The creature suddenly threw both arms toward the ceiling and pushed its chest out as it reared back and screamed. The unnerving sound that bellowed out wasn’t what Frank expected to hear. It was a shallow, low pitch scream that came out in three distinct bursts followed by guttural ‘ka-junk’ sound. A second later a similar sound echoed in from the main yard, and when the vampire turned its head, Frank saw its teeth. There was no bottom row, only a pliable flap of skin. The top row consisted of two sets, of four or five claw like fangs, tightly grouped on each side of its mouth.
The vampire turned and looked over the three marines before coming back to Frank. It was like it could tell that Frank was in command. Then the tip of its tongue slipped out between the two sets of fangs and flicked the air like it was sensing Frank’s fear.

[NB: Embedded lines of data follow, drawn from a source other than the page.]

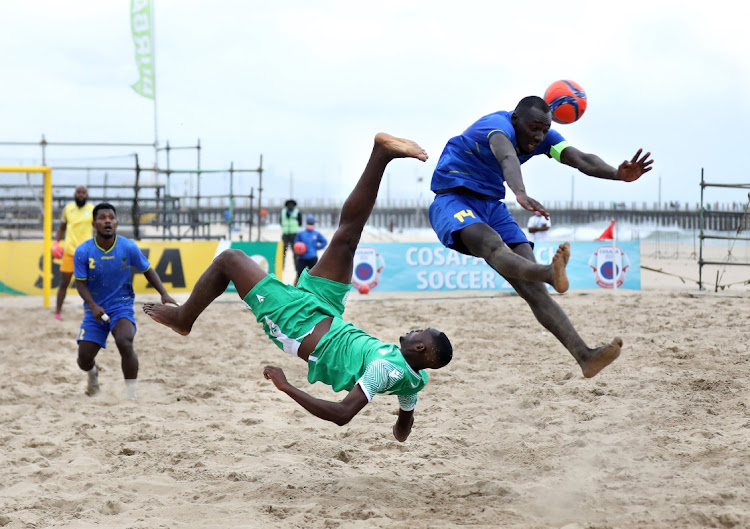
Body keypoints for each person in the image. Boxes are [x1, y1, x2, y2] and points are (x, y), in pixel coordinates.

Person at [143, 133, 453, 441]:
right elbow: (404, 424)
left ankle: (184, 319)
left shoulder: (384, 370)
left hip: (300, 326)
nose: (414, 329)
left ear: (420, 348)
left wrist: (286, 385)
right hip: (329, 312)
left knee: (229, 259)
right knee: (346, 239)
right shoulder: (416, 379)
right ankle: (382, 153)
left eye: (420, 332)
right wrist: (402, 427)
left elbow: (343, 414)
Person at [429, 96, 653, 378]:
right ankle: (549, 272)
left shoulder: (544, 137)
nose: (539, 136)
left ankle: (585, 356)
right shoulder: (496, 128)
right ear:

Frank quickly stepped back as another male vampire walked into the room. The second, who was slightly larger than the first, swaggered through the doorway and motioned for the other vampire to leave. Frank whispered to Chris and J.C. to hold firm, and for the others to stay still. Then he forced a hard swallow and asked, “Can you understand me?”

The vampire’s iridescent, yellow eyes remained firmly fixed on him. Frank was about to try again, when the vampire stepped forward and grabbed the one-inch thick steel bars where the cage had been split. It held one bar close to its chest and then the high-pitched cry of metal bending filled the barracks as the creature began to push the other bar out from its body. The top weld snapped and the bar gave.

Frank gasped and jumped back with the others. Screams instantly filled the cage, marines and farmers alike. Only two remained silent. Frank kneeled next to the girl as the vampire stepped through the opening. Her face was trembling and her body shaking as tears trickled silently down her pale cheeks. In the end, she was too scared to even shriek.
Frank pulled her over and clutched her to his chest. At the last second he whispered, “Close your eyes.”